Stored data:
[Start of Attachment]

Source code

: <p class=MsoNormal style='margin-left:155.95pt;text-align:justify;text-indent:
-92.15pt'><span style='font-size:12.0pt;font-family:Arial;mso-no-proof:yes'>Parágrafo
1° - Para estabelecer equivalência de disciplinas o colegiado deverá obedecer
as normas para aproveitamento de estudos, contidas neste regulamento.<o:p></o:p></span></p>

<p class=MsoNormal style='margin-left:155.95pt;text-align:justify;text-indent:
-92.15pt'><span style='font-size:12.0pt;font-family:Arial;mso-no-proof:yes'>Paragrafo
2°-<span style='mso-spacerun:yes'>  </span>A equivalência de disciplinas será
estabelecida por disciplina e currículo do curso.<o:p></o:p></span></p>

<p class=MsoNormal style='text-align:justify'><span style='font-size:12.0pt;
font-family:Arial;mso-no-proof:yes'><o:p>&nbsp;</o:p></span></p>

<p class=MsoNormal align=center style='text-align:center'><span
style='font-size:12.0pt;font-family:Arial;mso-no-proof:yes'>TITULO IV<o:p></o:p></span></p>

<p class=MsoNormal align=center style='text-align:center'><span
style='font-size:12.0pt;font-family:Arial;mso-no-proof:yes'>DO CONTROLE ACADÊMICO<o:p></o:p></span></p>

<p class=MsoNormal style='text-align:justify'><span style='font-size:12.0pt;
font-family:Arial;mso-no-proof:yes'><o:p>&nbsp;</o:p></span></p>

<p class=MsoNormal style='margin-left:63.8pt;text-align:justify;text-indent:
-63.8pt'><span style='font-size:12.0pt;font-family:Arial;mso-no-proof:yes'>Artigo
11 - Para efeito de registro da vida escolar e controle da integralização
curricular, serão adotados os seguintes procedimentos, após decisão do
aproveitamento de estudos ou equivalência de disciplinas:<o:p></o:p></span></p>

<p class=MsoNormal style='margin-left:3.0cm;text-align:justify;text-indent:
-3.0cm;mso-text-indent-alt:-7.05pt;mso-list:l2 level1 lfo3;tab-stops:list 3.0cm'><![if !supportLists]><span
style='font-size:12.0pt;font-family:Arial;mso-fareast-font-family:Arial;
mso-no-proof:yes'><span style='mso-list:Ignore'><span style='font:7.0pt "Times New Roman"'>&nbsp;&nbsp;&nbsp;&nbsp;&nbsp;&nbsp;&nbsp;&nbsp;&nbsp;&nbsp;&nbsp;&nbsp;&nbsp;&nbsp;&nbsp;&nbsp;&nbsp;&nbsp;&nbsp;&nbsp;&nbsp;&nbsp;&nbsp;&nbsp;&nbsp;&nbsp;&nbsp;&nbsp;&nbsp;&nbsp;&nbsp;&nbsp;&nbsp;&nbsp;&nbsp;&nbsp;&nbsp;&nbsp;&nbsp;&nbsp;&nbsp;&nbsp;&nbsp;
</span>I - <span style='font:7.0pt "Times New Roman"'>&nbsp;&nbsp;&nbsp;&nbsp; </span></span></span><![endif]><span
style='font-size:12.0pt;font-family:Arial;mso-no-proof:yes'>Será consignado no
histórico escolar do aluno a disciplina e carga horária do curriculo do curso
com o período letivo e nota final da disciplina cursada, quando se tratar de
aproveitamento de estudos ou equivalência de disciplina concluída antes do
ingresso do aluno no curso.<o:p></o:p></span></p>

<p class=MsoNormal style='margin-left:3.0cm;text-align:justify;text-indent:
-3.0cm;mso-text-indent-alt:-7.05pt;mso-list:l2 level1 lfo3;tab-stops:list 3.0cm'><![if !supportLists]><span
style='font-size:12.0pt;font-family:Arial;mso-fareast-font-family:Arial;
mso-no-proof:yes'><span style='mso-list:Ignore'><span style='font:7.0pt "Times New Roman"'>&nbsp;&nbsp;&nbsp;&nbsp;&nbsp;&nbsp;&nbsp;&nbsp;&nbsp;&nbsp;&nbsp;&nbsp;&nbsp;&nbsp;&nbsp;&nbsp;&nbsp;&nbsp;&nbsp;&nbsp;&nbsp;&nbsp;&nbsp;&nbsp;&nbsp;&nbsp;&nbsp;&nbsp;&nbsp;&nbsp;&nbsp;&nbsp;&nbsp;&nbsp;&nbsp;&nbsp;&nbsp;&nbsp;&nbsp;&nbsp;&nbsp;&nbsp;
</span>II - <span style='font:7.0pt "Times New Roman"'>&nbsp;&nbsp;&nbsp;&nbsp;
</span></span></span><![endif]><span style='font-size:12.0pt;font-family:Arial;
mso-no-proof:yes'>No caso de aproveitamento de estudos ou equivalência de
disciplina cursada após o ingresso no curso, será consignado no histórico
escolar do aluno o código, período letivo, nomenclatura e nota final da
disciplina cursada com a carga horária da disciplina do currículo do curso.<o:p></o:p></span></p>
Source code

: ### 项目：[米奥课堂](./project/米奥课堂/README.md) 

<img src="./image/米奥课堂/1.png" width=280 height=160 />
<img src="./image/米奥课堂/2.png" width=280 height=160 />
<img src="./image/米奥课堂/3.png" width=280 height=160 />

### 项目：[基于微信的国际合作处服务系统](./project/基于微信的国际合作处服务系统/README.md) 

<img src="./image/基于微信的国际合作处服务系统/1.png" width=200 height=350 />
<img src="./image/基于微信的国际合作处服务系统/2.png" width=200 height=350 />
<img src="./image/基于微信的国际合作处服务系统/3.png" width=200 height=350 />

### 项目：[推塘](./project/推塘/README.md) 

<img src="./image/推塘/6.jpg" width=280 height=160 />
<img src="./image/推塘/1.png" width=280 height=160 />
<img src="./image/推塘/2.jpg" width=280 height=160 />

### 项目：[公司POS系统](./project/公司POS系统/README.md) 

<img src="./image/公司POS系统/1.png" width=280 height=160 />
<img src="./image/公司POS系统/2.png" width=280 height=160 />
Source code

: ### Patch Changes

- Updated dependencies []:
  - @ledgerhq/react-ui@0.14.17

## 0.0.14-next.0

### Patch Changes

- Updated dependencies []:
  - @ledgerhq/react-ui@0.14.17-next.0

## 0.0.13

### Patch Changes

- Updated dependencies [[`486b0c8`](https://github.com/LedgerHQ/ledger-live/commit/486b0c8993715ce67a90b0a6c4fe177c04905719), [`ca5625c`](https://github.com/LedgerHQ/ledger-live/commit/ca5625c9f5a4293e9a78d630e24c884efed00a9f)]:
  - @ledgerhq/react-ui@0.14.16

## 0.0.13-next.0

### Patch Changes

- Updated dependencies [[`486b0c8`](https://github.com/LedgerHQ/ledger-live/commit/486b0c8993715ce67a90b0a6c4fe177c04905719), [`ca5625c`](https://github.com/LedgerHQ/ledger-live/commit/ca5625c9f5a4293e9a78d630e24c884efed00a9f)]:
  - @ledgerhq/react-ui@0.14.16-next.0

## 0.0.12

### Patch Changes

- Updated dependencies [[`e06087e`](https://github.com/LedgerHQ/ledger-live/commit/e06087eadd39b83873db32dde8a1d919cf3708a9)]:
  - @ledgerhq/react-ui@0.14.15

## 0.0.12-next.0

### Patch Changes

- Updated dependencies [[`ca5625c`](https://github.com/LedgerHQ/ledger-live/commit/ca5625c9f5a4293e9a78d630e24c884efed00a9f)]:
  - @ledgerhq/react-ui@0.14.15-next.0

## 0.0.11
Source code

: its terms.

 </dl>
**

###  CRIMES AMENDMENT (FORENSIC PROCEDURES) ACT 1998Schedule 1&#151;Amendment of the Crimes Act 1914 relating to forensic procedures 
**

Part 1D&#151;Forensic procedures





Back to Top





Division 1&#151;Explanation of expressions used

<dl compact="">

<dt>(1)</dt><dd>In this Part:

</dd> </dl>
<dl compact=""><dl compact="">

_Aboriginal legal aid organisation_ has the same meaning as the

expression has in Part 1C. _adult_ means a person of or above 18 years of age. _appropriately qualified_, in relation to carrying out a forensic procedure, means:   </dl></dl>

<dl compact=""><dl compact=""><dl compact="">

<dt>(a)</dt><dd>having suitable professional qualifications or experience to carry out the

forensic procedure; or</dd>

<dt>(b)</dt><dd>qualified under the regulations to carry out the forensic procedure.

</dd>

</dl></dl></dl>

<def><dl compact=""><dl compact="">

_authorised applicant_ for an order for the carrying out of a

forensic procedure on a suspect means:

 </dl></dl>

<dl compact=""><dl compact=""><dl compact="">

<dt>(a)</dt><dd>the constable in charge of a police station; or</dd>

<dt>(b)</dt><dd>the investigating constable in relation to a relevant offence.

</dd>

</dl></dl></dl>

[End of Attachment]

## [Work to be completed]
For every line above that includes the string "final", copy the line.

## [Output below]
com o período letivo e nota final da disciplina cursada, quando se tratar de
escolar do aluno o código, período letivo, nomenclatura e nota final da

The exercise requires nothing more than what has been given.